-- Task to carry out --
Copy the items word for word, starting with the line that contains "Proprietăți" and going on through the line that contains "更新日：2026年1月13日". Leave the pictures out of your copy.

Source material section start

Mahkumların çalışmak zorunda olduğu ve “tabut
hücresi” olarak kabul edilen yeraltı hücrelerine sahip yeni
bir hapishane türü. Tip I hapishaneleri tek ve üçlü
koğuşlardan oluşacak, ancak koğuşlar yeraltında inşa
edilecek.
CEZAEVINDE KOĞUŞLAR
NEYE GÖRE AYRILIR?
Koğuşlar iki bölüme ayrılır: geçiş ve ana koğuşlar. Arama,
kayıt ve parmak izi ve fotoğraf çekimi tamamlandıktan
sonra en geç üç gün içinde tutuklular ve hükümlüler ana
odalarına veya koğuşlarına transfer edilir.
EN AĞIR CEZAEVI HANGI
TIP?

Source material section end
Source material section start

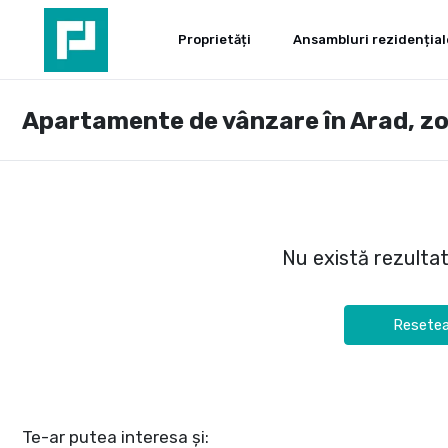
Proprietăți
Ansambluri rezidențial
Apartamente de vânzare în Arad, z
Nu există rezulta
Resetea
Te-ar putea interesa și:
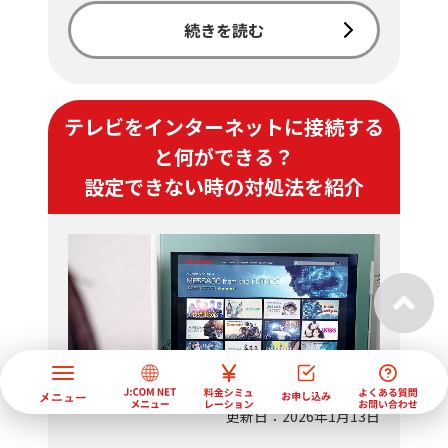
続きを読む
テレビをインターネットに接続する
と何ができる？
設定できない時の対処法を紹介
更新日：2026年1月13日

Source material section end
Source material section start

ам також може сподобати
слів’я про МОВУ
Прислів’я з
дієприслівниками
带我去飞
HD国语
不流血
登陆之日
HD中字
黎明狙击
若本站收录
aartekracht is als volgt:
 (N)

Source material section end

-- Task solution --
Proprietăți
Ansambluri rezidențial
Apartamente de vânzare în Arad, z
Nu există rezulta
Resetea
Te-ar putea interesa și:
続きを読む
テレビをインターネットに接続する
と何ができる？
設定できない時の対処法を紹介
更新日：2026年1月13日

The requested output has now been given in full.